The panel found 49-year-old Munn understated her household income, which exceeded the limit by as much as $100,000 in one year, by filing false applications to obtain $2,649 in free meals for her two children, who were not entitled to the benefits.

Munn faces three to five years in prison and a fine of up to $15,000 when she is sentenced on May 2.

After learning her children had received free lunches since 2006, Munn said she repaid the school district.

Munn was convicted of third-degree charges of theft by deception and tampering with public records or information in a case tried by Deputy Attorney General Veronica Allende.

The verdict came after a five-day trial before Superior Court Judge Robert J. Mega in Union County.

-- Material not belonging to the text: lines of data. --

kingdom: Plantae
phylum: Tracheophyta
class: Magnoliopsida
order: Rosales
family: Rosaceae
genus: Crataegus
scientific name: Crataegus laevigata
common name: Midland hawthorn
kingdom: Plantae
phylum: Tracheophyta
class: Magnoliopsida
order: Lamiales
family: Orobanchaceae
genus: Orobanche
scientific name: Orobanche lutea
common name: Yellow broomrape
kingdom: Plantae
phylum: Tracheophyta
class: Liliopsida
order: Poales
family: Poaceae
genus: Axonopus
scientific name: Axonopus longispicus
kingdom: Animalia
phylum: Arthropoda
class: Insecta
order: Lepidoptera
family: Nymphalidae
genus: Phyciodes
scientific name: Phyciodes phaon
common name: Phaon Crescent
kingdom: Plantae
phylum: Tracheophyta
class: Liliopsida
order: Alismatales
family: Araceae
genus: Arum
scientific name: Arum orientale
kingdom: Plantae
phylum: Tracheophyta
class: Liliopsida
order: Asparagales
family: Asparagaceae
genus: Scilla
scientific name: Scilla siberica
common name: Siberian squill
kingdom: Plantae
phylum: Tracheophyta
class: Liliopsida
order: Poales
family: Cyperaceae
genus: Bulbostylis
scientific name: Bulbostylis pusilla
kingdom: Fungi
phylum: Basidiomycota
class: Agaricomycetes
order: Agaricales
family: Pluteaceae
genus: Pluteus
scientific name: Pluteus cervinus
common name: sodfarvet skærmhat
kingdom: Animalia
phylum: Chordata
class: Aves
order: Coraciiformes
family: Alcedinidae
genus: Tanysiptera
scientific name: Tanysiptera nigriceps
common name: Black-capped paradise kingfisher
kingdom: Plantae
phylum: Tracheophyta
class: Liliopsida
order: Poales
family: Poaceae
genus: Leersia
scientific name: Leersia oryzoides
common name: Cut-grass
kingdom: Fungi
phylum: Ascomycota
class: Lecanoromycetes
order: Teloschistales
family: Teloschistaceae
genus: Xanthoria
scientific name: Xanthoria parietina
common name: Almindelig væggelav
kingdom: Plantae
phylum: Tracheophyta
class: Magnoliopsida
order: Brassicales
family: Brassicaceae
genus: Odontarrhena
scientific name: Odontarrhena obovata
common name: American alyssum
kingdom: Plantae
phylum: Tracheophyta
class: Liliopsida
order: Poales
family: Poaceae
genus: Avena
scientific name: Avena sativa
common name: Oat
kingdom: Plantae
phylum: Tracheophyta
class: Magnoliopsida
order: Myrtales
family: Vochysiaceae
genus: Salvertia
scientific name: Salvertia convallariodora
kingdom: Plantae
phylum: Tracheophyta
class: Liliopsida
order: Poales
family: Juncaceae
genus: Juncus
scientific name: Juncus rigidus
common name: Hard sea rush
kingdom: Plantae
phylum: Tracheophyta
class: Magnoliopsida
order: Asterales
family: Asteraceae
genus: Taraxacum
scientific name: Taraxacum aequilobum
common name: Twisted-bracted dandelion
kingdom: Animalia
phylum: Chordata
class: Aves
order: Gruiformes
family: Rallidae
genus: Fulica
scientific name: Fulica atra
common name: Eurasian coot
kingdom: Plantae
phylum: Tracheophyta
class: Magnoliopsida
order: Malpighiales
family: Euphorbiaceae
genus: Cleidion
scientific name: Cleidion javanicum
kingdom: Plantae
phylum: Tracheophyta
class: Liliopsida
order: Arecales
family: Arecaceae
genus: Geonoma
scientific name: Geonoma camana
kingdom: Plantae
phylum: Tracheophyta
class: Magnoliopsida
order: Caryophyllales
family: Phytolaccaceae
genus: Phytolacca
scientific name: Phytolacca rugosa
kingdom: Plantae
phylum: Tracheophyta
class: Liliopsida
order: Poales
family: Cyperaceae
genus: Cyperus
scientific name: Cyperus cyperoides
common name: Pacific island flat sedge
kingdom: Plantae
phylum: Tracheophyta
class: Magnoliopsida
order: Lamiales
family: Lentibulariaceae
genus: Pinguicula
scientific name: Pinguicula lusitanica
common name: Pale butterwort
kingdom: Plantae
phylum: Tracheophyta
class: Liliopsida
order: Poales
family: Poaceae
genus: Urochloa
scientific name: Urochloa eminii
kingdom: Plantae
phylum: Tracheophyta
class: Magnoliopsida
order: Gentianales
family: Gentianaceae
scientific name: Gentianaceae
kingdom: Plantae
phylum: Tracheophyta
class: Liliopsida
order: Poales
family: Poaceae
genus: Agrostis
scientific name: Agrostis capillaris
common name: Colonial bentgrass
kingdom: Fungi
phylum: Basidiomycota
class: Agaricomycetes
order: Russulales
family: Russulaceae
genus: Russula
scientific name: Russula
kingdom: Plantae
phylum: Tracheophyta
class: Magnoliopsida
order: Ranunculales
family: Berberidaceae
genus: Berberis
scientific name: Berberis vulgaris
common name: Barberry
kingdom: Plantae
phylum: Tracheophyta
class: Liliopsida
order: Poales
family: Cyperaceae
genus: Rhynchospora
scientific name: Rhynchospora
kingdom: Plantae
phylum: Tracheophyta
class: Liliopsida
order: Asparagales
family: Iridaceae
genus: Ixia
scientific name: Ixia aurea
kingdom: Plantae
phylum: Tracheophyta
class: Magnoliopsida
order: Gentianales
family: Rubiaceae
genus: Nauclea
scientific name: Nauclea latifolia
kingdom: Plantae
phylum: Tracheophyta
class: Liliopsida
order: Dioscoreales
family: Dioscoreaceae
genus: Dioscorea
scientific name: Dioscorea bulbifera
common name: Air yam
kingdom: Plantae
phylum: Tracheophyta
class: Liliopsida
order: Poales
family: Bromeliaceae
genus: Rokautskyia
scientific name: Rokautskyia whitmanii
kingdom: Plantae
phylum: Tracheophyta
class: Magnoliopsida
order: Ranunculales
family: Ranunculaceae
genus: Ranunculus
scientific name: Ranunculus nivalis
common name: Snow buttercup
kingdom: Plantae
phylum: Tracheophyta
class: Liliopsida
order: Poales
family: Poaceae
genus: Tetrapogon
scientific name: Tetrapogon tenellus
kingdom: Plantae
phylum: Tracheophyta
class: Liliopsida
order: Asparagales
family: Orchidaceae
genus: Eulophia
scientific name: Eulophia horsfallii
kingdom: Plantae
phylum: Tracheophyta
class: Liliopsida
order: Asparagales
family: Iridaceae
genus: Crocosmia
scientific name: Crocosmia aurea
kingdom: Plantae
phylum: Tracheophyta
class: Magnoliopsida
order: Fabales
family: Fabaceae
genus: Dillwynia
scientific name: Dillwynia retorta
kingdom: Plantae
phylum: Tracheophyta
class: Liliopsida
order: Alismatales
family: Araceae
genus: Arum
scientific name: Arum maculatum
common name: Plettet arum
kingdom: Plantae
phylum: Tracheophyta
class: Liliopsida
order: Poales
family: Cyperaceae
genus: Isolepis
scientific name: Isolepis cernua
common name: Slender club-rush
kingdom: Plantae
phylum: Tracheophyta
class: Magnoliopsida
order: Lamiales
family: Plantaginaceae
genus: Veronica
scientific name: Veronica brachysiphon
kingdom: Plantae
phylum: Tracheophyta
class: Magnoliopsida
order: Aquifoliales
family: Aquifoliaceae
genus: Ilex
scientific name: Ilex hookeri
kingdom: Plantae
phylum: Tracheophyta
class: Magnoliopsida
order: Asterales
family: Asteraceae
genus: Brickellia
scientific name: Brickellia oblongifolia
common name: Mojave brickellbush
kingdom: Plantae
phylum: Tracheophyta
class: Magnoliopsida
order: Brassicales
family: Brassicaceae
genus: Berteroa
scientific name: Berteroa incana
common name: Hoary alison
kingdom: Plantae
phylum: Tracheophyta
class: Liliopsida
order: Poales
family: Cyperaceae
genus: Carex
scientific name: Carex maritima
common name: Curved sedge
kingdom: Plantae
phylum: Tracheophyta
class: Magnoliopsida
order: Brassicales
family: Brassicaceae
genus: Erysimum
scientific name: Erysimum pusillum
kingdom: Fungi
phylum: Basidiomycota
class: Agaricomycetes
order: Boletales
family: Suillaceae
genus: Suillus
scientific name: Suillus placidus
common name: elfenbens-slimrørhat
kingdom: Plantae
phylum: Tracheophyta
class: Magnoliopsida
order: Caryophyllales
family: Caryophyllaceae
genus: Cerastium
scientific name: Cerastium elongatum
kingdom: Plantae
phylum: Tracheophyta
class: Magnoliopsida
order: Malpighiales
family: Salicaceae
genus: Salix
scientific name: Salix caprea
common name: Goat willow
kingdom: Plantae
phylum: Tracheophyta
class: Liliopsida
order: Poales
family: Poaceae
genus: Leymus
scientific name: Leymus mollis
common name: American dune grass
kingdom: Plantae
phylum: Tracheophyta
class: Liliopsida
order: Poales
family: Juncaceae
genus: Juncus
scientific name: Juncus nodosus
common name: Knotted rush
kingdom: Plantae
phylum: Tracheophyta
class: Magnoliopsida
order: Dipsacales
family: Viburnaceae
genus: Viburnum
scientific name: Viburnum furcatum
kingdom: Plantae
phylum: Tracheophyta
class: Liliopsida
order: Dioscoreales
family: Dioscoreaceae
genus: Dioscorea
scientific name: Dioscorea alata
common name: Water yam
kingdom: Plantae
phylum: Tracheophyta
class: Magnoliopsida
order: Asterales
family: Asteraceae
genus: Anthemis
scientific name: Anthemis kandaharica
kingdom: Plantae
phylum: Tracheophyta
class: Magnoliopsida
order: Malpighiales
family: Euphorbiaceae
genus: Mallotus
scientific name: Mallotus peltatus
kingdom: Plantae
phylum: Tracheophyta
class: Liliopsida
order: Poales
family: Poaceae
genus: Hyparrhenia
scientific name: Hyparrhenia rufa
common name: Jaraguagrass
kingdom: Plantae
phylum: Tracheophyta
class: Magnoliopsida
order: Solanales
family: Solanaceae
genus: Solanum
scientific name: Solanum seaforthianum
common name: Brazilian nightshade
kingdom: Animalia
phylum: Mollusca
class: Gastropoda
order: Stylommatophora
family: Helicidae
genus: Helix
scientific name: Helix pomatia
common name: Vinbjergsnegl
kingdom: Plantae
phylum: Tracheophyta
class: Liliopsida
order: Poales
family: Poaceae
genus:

Attorney General John Hoffman said, “It is shameful that a school board president in an Abbott district would steal from a program designed to help disadvantaged school children.”

The Attorney General said charges against two attorneys for the school district who conspired to cover up discrepancies in the lunch program application.

Kirk Nelson, 46, of Roselle, attorney for the school board, and Frank Capece, 63, of Cranford, an outside attorney for the district, have pleaded not guilty to charges of official misconduct, tampering with public records, hindering prosecution records and conspiracy.

Prosecutors say the two tried to conceal a fraudulent lunch program application submitted by the wife of John Donoso, a former board member. Donoso has also been charged with official misconduct and tampering with public records, officials said.